An even more straightforward example pops up in "Walk of Punishment," the third episode of season three. Robb Stark has instructed his uncle Edmure Tully to wait for Gregor Clegane's forces to come to Riverrun, but when Clegane seizes the nearby fortress of Stone Mill, Edmure takes the fight to him, and delivers a decisive winning blow.

Though this seems like a stag win from Edmure's perspective, as it turns out, he has only caught the hare. Robb's plan was to purposefully lure Clegane into the west and cut his forces down guerilla-style, but the Battle of Stone Mill instead allows Clegane to escape and head back east. This is a pretty cut-and-dried example of the stag hunt in narrative action, and a great excuse to re-watch Edmure Tully getting verbally eviscerated.

Judging by the previews to season five, it appears that Daenerys Targaryen, collector of magisterial titles, may even have her own stag hunt in the works. "I'm not going to stop the wheel," she declares confidently in the below trailer. "I'm going to break the wheel."

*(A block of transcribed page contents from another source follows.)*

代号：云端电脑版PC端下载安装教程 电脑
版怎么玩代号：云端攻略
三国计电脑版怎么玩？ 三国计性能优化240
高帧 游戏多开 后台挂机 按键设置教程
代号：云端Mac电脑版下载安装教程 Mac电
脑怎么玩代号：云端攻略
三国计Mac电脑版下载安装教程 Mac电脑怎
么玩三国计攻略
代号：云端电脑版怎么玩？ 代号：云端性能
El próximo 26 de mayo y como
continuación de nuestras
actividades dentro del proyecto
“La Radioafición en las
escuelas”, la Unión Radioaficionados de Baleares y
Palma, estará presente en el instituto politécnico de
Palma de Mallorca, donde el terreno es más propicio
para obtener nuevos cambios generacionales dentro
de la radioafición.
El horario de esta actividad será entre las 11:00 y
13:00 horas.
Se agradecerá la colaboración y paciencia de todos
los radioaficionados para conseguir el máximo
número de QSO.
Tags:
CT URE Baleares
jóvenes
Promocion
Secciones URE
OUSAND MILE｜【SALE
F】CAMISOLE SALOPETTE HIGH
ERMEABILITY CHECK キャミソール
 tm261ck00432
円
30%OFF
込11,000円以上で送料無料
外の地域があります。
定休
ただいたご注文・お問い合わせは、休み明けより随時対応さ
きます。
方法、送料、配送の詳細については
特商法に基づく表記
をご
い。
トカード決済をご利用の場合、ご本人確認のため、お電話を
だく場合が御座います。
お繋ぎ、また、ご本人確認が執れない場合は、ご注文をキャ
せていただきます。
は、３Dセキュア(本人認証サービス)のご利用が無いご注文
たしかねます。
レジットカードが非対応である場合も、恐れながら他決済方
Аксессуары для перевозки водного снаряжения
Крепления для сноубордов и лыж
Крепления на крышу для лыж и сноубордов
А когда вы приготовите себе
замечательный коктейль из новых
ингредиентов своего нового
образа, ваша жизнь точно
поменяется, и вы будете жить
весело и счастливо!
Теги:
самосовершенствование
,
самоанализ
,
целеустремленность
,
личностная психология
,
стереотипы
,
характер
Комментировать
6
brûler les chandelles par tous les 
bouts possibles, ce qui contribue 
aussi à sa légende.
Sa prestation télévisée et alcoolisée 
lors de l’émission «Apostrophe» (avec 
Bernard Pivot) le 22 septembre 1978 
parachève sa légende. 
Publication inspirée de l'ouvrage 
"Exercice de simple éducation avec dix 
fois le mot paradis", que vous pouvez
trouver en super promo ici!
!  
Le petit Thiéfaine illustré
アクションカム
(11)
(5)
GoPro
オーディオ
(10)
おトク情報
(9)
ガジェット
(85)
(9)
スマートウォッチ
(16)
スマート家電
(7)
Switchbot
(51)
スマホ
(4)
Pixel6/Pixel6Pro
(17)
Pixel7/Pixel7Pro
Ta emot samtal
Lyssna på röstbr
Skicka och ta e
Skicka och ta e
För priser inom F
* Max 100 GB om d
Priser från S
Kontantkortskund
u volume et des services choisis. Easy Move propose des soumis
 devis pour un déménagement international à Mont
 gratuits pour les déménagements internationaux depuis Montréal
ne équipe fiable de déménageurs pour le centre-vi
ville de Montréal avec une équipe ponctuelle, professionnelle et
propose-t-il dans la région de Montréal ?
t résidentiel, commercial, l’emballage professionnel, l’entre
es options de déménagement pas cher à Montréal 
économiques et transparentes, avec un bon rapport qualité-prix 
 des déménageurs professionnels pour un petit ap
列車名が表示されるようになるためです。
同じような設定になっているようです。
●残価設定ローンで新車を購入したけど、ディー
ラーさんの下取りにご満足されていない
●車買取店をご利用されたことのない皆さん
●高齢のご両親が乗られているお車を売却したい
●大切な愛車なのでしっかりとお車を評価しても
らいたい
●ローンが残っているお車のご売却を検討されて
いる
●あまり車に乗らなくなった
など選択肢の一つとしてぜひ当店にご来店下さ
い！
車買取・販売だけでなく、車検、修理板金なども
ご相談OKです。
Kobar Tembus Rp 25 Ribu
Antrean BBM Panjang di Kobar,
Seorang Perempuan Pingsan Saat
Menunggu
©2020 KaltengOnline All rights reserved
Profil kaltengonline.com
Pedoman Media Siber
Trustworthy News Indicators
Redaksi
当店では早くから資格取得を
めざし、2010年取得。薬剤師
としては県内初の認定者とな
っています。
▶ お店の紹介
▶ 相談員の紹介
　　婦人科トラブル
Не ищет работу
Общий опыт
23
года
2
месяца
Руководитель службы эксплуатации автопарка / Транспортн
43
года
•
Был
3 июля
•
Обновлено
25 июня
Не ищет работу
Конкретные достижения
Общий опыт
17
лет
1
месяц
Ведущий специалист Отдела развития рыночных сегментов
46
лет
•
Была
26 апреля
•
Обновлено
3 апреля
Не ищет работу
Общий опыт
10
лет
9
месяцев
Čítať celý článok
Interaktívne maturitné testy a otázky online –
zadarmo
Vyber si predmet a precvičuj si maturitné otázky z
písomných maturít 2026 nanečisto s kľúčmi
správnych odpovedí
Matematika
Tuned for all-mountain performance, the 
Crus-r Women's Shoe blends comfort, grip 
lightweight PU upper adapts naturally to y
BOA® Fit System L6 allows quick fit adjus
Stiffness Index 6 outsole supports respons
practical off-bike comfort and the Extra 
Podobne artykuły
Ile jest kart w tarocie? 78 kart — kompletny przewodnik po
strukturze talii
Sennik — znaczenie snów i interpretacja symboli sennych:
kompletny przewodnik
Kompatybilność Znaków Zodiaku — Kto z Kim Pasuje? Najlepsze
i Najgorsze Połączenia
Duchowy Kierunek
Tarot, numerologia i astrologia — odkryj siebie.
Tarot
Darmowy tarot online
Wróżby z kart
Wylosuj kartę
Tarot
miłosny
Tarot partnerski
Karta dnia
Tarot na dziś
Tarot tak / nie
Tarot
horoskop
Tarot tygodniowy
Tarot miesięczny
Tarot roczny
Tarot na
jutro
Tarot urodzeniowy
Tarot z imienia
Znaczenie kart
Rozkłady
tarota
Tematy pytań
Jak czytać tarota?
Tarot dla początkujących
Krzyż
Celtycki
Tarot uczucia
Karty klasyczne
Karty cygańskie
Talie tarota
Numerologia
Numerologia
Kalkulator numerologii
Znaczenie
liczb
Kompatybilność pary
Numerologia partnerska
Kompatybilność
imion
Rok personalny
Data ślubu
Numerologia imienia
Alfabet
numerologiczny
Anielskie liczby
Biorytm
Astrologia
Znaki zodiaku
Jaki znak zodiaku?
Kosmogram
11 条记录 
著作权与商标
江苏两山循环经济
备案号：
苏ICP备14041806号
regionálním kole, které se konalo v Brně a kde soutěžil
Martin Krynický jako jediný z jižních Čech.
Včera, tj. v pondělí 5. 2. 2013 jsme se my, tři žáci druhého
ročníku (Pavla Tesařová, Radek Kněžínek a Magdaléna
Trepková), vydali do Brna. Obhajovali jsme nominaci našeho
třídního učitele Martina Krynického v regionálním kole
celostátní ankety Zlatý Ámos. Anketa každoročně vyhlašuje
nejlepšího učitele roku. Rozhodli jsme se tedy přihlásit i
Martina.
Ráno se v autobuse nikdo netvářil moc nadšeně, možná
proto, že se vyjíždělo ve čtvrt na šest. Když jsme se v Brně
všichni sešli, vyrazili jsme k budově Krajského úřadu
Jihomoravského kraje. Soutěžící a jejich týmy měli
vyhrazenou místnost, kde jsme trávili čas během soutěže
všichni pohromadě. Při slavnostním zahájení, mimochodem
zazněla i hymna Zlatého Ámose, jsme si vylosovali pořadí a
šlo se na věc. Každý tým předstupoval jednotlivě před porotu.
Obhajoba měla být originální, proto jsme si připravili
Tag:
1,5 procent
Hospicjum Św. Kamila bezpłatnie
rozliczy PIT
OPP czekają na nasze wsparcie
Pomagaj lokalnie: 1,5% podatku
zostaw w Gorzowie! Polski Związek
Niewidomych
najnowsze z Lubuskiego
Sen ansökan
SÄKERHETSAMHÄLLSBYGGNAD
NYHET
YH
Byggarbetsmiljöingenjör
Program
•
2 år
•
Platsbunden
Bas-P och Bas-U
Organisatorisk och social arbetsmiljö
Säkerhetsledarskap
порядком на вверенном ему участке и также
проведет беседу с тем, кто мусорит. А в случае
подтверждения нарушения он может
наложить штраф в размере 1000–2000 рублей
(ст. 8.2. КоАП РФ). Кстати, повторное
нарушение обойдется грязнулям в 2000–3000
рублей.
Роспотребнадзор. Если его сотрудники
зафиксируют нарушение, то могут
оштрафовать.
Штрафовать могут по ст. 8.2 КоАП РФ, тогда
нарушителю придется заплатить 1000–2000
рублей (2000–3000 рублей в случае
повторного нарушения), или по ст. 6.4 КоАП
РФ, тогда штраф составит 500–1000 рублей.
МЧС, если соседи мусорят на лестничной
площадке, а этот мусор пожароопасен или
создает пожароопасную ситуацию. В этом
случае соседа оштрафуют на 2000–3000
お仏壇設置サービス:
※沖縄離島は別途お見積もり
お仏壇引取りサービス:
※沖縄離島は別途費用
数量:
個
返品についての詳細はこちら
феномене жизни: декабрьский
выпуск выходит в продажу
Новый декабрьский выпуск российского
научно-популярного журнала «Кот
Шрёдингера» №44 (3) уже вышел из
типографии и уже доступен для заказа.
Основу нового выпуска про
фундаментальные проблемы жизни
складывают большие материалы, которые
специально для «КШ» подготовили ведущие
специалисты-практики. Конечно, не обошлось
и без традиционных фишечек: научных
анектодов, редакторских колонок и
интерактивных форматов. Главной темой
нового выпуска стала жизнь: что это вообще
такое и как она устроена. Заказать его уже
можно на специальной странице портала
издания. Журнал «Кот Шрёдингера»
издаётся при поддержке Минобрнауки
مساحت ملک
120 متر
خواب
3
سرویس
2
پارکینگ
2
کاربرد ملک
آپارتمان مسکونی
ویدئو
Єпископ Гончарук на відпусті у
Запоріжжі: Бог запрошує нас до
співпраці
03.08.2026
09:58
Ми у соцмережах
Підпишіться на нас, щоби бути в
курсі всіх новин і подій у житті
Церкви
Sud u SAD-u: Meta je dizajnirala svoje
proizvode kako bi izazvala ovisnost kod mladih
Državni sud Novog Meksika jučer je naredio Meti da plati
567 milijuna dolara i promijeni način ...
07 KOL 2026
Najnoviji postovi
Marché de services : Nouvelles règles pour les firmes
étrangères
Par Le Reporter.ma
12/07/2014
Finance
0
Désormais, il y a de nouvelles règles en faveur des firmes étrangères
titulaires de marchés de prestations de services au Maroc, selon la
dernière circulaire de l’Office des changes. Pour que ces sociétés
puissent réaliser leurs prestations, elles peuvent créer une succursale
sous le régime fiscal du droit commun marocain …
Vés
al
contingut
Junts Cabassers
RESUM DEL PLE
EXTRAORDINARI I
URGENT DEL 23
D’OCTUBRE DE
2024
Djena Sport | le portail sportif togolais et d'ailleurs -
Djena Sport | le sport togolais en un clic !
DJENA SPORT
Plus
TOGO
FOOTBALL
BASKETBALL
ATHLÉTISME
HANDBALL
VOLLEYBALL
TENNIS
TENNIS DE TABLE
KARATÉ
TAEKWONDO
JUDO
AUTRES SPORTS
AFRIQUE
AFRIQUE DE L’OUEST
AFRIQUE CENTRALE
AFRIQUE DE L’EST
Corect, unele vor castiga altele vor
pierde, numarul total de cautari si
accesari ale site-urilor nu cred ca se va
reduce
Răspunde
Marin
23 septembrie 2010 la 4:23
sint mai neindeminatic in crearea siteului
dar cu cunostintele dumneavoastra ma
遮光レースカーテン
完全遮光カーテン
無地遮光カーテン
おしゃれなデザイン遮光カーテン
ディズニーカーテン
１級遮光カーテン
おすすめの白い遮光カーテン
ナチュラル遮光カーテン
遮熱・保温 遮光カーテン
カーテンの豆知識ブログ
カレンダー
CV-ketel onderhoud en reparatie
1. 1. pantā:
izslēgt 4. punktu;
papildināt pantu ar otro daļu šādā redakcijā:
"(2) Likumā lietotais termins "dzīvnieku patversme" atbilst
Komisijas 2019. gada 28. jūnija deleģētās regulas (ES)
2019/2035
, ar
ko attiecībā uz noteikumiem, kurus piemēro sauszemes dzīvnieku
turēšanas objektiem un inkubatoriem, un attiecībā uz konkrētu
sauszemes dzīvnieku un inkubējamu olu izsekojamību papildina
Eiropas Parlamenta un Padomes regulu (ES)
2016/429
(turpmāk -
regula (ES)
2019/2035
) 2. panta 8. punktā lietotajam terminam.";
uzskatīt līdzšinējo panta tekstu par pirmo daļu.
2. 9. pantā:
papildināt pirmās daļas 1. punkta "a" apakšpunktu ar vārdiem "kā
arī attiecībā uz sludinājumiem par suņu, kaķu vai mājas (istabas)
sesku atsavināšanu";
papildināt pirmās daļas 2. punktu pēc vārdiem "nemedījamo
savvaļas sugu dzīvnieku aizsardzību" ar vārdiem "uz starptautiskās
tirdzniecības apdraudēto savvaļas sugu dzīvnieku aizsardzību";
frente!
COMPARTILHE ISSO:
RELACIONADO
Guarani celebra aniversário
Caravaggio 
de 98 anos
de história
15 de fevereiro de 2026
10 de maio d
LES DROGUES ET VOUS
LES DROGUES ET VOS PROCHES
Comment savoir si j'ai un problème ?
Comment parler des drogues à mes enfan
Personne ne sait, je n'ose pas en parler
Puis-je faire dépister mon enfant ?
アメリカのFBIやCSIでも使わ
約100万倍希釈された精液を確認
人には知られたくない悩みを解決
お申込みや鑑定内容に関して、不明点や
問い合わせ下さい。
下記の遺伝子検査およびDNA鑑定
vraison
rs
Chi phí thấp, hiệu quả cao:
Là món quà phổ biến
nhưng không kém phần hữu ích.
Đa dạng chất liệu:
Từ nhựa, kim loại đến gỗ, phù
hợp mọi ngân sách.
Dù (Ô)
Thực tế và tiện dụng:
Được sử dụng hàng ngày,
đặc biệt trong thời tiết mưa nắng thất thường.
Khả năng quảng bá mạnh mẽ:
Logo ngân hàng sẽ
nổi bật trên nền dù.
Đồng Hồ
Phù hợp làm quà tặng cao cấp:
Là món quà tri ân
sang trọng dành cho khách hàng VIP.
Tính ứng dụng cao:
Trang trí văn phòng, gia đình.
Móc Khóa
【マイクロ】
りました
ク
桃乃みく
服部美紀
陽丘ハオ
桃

Game of Thrones season five trailer. Image: HBO/GameofThrones/YouTube

Daenerys is clearly declaring herself a stag-hunter with that statement. But her problem is going to be finding someone to play that game with her, because it takes more than one player to nab a stag. Will Player No. 2 end up being Tyrion Lannister? A redeemed Jorah Mormont? The budding assassin Arya? The rogue dragon Drogon? Perhaps we'll find out over the next ten weeks.

Dozens of other game theory scenarios can be spotted in Game of Thrones, from Jaime abandoning Brienne in a Bolton-themed prisoner's dilemma (which he later gallantly reneges on) to the fact that the War of the Five Kings represents a brutal war of attrition scenario. Let's not even get started on all the assurance and trust games Petyr Baelish is simultaneously playing, or what Varys's "little birds" will turn up next, because that is a whole other level of gameplay.

Regardless of how the chips fall, it's clear that Cersei's initial assessment that the game of thrones only has two outcomes—win or die—is clearly breaking down at this point. Tywin's fate demonstrates that you can win and die, and Daenerys is intent on doing this (╯°□°)╯︵ ┻━┻ to the game table.

Clearly, the fight for the Iron Throne is sure to be remain bloody, brutal, and packed with gratuitous nudity and plot twists. I cannot goddamn wait.